Aluminum

Aluminum oxides and hydroxides (Al2O3, Al(OH)3 and AlOOH) are extremely difficult to differentiate by XPS. A compilation of Al 2p3/2 values and modified Auger parameter values (Al 2p - KL23L23(1D)) are presented below. Unfortunately, statistical speaking, the values for the varying oxides and hydroxides overlap each other.
Table 1. Al 2p3/2 binding energy values [1].

Table 2. Al 2p-KL23L23(1D) modified Auger Parameter values [1].

Reference:
[1] C.D. Wagner, A.V. Naumkin, A. Kraut-Vass, J.W. Allison, C.J. Powell, J.R.Jr. Rumble, NIST Standard Reference Database 20, Version 3.4 (web version) (http:/srdata.nist.gov/xps/) 2003.

Aluminum Oxide Thickness Measurement

If the metal:oxide ratio can be determined for a thin film oxide sample (~0-9 nm) and if the inelastic mean free path (IMFP, λ) of the metal (λm) and oxide (λox) is known (or can be calculated), the oxide film thickness can be calculated using the calculations of the type developed by Strohmeier [1] and Carlson [2] defined as follows:

d=λoxsinθ ln(((NmλmIox)/(NoxλoxIm))+1) (Eq. 1)
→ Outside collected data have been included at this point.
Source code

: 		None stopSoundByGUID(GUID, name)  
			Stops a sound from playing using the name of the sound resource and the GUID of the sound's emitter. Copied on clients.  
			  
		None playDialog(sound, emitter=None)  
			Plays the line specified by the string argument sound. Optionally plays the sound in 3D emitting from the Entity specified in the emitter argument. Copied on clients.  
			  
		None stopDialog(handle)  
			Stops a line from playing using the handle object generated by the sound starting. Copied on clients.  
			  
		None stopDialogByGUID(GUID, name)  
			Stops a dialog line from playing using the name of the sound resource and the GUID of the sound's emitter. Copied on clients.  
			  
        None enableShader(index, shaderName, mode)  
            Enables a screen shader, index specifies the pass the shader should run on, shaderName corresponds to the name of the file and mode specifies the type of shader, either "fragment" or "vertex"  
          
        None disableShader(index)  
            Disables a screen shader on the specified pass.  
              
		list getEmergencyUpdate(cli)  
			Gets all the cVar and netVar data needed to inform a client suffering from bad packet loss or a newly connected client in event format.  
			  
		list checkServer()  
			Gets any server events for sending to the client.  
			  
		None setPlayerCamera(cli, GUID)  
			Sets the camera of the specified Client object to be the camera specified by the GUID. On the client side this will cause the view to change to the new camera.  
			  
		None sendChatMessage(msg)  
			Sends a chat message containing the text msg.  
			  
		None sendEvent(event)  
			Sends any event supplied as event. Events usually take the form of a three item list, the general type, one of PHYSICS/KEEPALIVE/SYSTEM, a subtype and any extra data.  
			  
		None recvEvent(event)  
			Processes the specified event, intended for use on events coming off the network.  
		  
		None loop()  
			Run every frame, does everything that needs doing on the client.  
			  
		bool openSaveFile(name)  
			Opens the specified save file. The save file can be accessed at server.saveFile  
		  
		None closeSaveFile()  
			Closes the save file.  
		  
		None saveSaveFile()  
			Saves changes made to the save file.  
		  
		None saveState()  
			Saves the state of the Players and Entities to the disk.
where θ is the photoelectron take-off angle, Iox and Im are the area percentages of the oxide and metal peaks from the high-resolution spectrum, and Nm and Nox are the volume densities of the metal atoms in the metal and oxide, respectively.

For an aluminum oxide film on an aluminum substrate, the Al 2p spectrum has well separated oxide and metal peaks (example shown in Figure 1) and Io and Im values can be readily ascertained. Using the λ and N values proposed by Strohmeier [1], an Excel based aluminum oxide thickness calculator is presented. Just input the percentage of metal from the high-resolution spectrum to get a film thickness in Angstroms. (Note: you must download the file to Excel to use it - it is locked in Google Docs).

Figure 1. Al 2p XPS spectrum of a thin film Al oxide on Al metal with a calculated oxide thickness of 3.7 nm.

References:
1. B.R. Strohmeier, Surf. Interface Anal. 15 (1990) 51.
2. T.A. Carlson, G.E. McGuire, J. Electron Spectrosc. Relat. Phenom, 1 (1972/73) 161.

Plasmon Loss

For some materials, plasmon loss peaks may occur. These involve an enhanced probability for loss of a specific amount of energy due to the interaction between the photoelectron and other electrons. For conductive metals, the energy loss (plasmon) to the conduction electrons occurs in well-defined quanta arising from group oscillations of the conduction electrons[1]. Plasmons attributed to the bulk of the material and its surface can sometimes be separately identified. An example of plasmon loss peaks in a spectrum of aluminum metal is presented in Figure 1. In some cases, such as with Al, the plasmon loss structure can interfere with the assignment and quantification of other spectral peaks such as Si 2p, Si 2s and P 2p.

Figure 1. Plasmon loss structure in a spectrum of aluminum metal.

Table 1. Plasmon loss structure peak positions, FWHM and percent peak area (% concentration) from a survey spectrum (160 eV pass energy) of sputter cleaned aluminum metal (Figure 1.)

Reference:
[1] J.F. Moulder, W.F. Stickle, P.E. Sobol, K.D. Bomben, Handbook of X-ray Photoelectron Spectroscopy, Perkin-Elmer Corp, Eden Prairie, MN, 1992.